Brief: Pull out each line in the entries below that contains the word "chart".

Extracted entries:
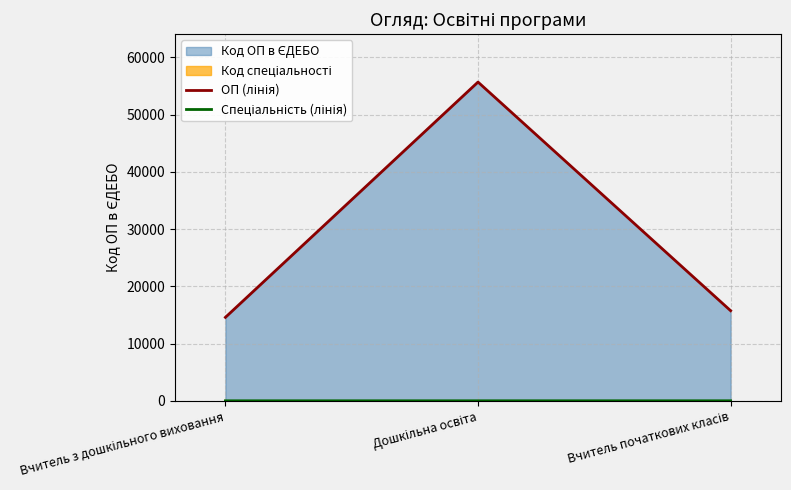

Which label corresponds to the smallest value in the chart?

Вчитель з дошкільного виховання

==

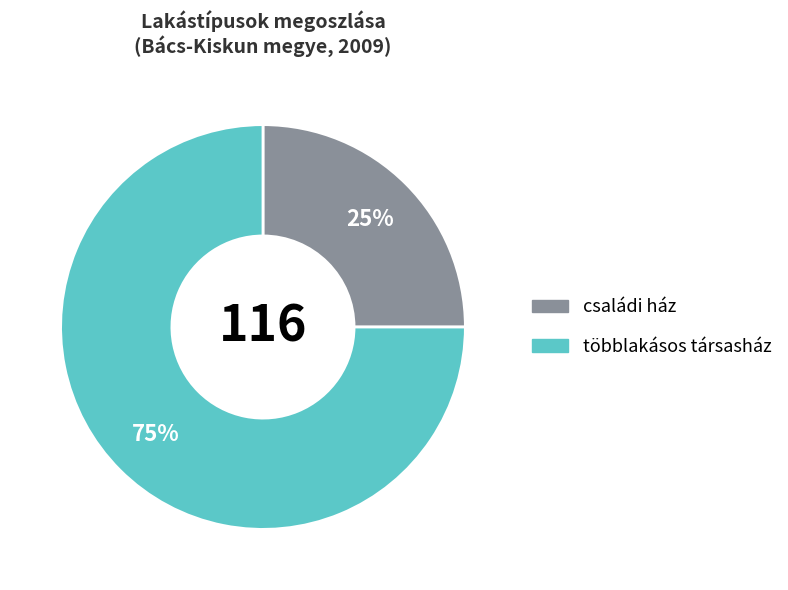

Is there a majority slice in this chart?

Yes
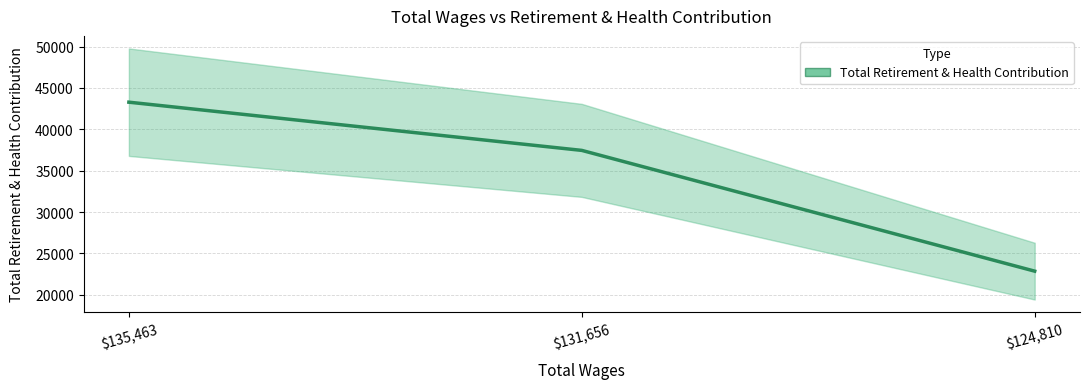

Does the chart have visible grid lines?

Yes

Solution for this task:
Which label corresponds to the smallest value in the chart?
Is there a majority slice in this chart?
Does the chart have visible grid lines?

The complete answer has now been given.